Error-correcting codes

I did quite a lot of reading into various error-correction techniques. Reed-Solomon codes are a cool idea, as are Low-Density Parity-Check codes. But nothing would magically recover a reliable data-stream from what I had.

Result: no workable system

The highest raw bitrate I was ever likely to get at low error rates was maybe 32kbps. I just about persuaded myself that very low-resolution video at 28kbps was watchable, and that sound at 8kbps was listenable. In total, 36kbps, and I would also need to leave a good allowance for error correction overhead. There was a big gap between what was possible and what was required. Boo.

It’s possible that by working and reading harder I could find techniques which would get me more bits per second, but the shortfall compared to the required bitrate made this seem unlikely.

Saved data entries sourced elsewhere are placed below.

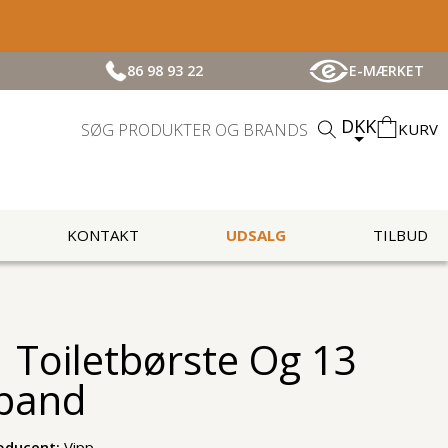
86 98 93 22
E-MÆRKET
DKK
KURV
KONTAKT
UDSALG
TILBUD
1 Toiletbørste Og 13
pand
oducent:
Vipp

Any way to salvage the idea?

There are a couple of ways I might be able to get something to work:

Use a device with good playback stability, e.g., a small screenless portable digital audio player which can handle lossless files.
Abandon the idea of storing arbitrary video, and instead find some special-purpose encoding for some kind of animations. (This idea from Oliver Nash.)

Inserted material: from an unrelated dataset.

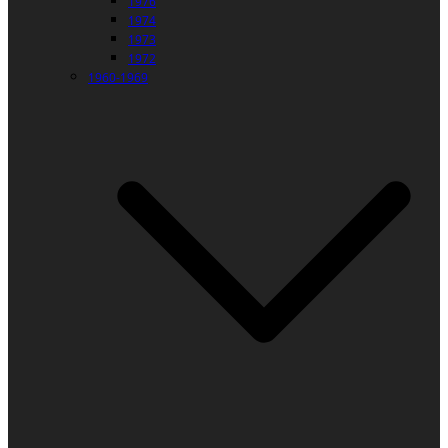
1976
1974
1973
1972
1960-1969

But these would be significantly less cool than the original idea, so I admitted defeat. It was fun trying.

Walkmans are expensive

I spent a good while poking around on eBay looking for better Walkmans than the cheap ones I’d got for this project. It turns out that you can spend hundreds of euro on a good-quality vintage Walkman. (I didn’t.) Even blank cassettes are collectors’ items, it seems.

Related work: VinylVideo

[Update, 2018-09-19:] Thanks to Malcolm Tyrrell for bringing VinylVideo to my attention. This is a system for storing video on a vinyl record. The stereo audio is fed to a decoder box which produces a video signal, with mono audio. They claim that VinylVideo® is an analog format that doesn’t use digital compression at all. As on traditional analog television, VinylVideo breaks up every picture into a picture lines. … a completely new and special analog video signal format had to be developed. The translator runs on a Raspberry Pi. I didn’t find any further information on the video encoding. The excellent Techmoan covers it here.

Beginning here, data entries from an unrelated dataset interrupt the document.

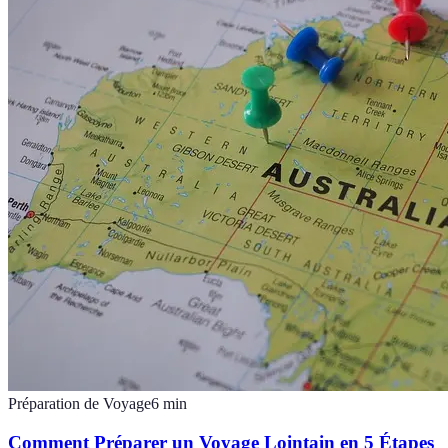
Préparation de Voyage
6
min
Comment Préparer un Voyage Lointain en 5 Étapes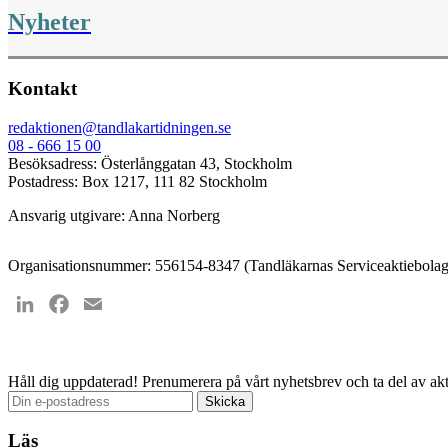
Nyheter
Kontakt
redaktionen@tandlakartidningen.se
08 - 666 15 00
Besöksadress: Österlånggatan 43, Stockholm
Postadress: Box 1217, 111 82 Stockholm
Ansvarig utgivare: Anna Norberg
Organisationsnummer: 556154-8347 (Tandläkarnas Serviceaktiebolag
LinkedIn
Facebook
Email
Håll dig uppdaterad!
Prenumerera på vårt nyhetsbrev och ta del av akt
Läs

Related work: Pablo Vidal’s MiniDisc video player

[Update, 2022-07-12:] I recently received an email from Pablo Vidal (@this_may_be_it), who reported success with encoding video into audio, which he then recorded to and played back from MiniDisc. Pablo is at pains to give credit to the audio modem work of Roman Zeyde as the basis for the project. Pablo’s process involves: using ffmpeg to produce a low-bitrate x264 video file (64kbps video and 22kbps audio); splitting that file byte by byte into two streams (gist-1, gist-2); using a version of Zeyde’s modem software to encode those streams (gist-3); recording the resulting left and right audio channels as one stereo track onto MiniDisc (gist-4); playing the stereo audio back into two decoders and re-interleaving the two byte-streams (gist-5); and feeding the result to mplayer.

He provided a video of successful playback (which starts at about 0:50):

I think this is very nice work!

Related work: Analog video on audio cassette

Pablo also drew my attention to the work of Kris Slyka, who put a low-frame-rate analog video signal onto audio cassette.